Far from limiting the grand jury’s independence, the entirety of the court’s instruction emphatically underscored the grand jury’s independent role. It did not violate the Fifth Amendment.

III. Request for Grand Jury Voir Dire Materials

In addition to her main arguments about the constitutionality of the grand jury’s instructions, Caruto included two paragraphs in her motion to dismiss the indictment seeking disclosure of the grand jury voir dire transcripts and an instructional video that the grand jury watched before it was charged. Concluding that “the disclosure of voir dire would invade the secrecy of the grand jury proceedings” and that Caruto had “not made [a] sufficient showing [of] the need for disclosure,” the district court denied the request. Caruto challenges that decision.

We review the decision not to release grand jury transcripts for abuse of discretion. United States v. Plummer, 941 F.2d 799, 806 (9th Cir.1991); see also Douglas Oil Co. v. Petrol Stops Northwest, 441 U.S. 211, 223, 99 S.Ct. 1667, 60 L.Ed.2d 156 (1979) (“[A] court called upon to determine whether grand jury transcripts should be released necessarily is infused with substantial discretion.”).
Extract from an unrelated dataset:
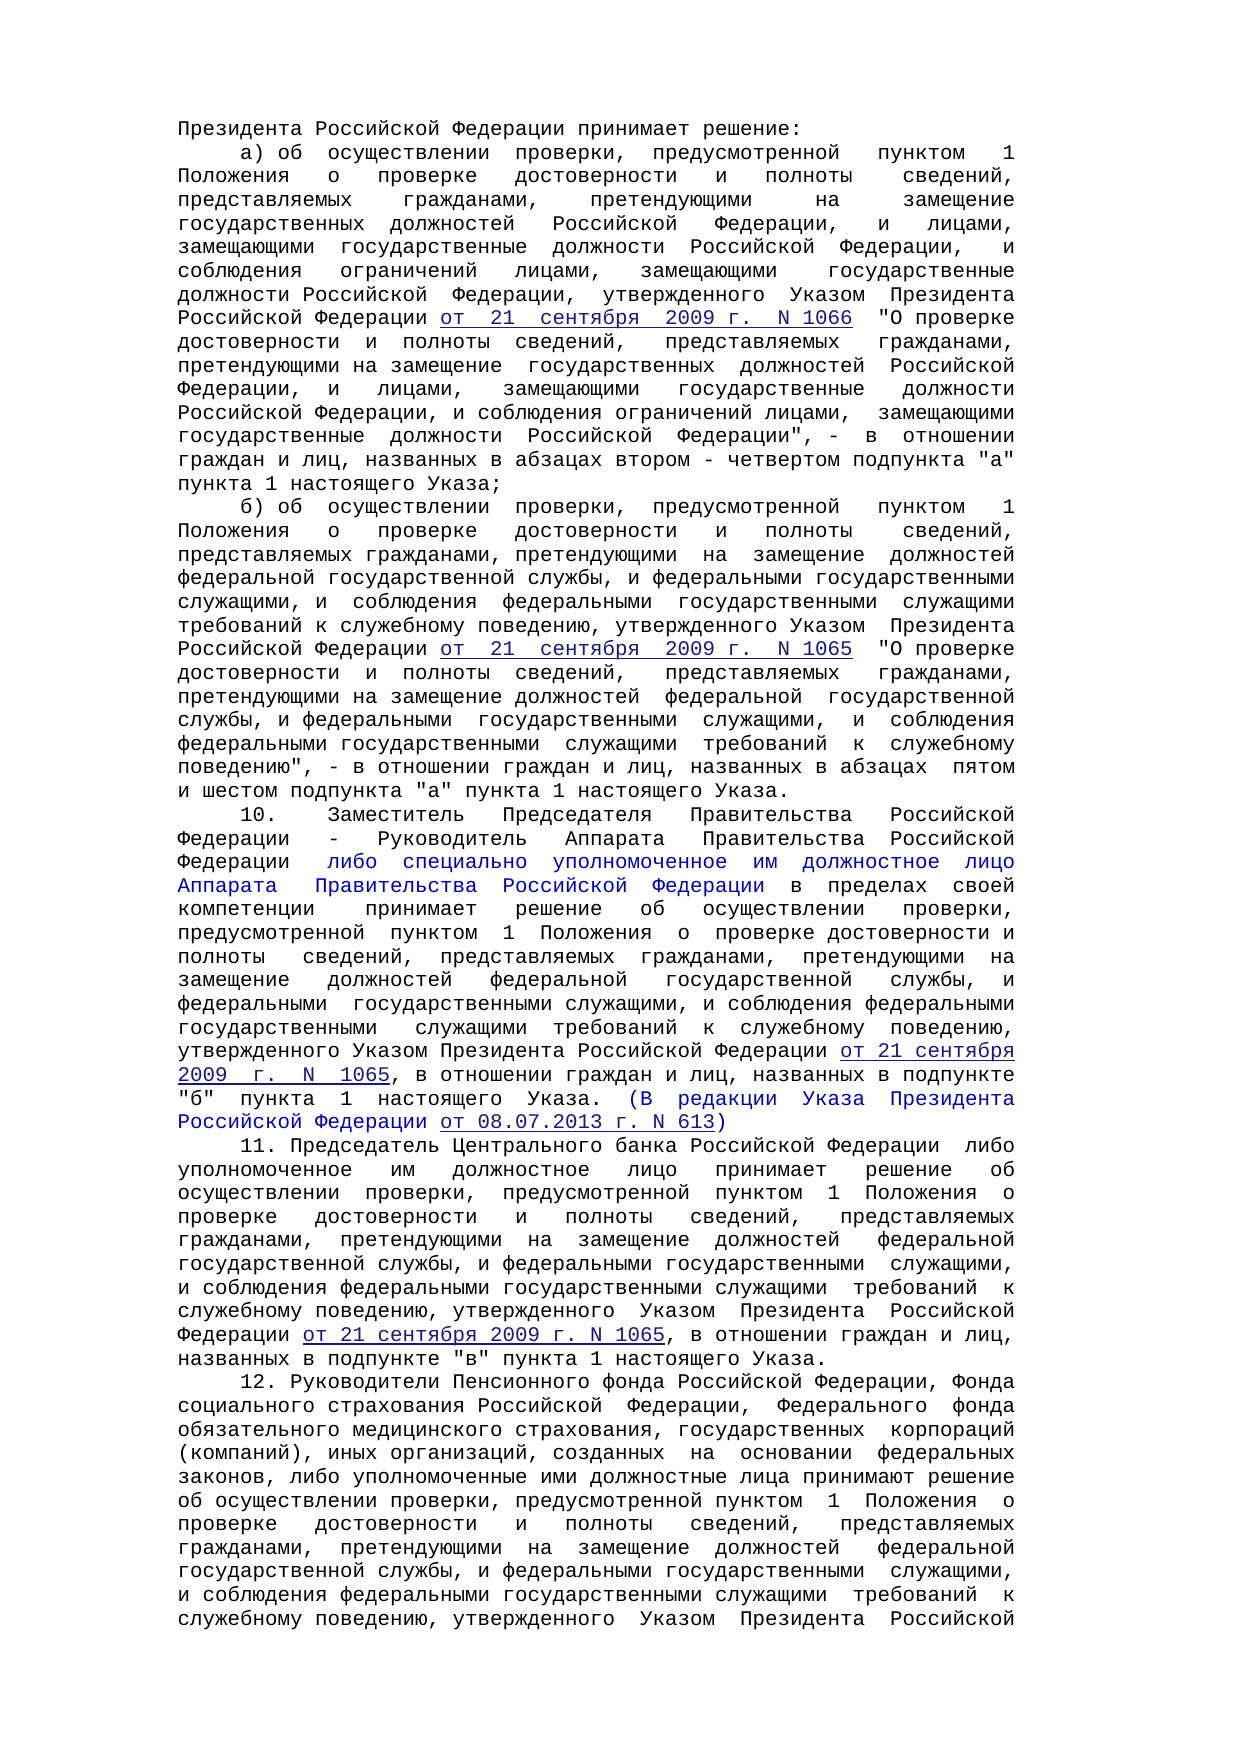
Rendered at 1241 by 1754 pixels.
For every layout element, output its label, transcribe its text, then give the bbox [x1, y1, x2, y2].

“Parties seeking grand jury transcripts under Rule 6(e) must show that the material they seek is needed to avoid a possible injustice in another judicial proceeding, that the need for disclosure is greater than the need for continued secrecy, and that their request is structured to cover only material so needed.” Douglas Oil, 441 U.S. at 222, 99 S.Ct. 1667. In her two-paragraph argument in support of her request before the district court, Caruto made none of these three required showings, nor does she make them in her briefs on appeal. The district court did not abuse its “substantial” discretion in denying Caruto’s request.

AFFIRMED.

. The Fifth Amendment provides that "[n]o person shall be held to answer for a capital, or otherwise infamous crime, unless on a presentment or indictment of a Grand Jury, except in cases arising in the land or naval forces, or in the Militia, when in actual service in time of War or public danger.” U.S. Const, amend. V.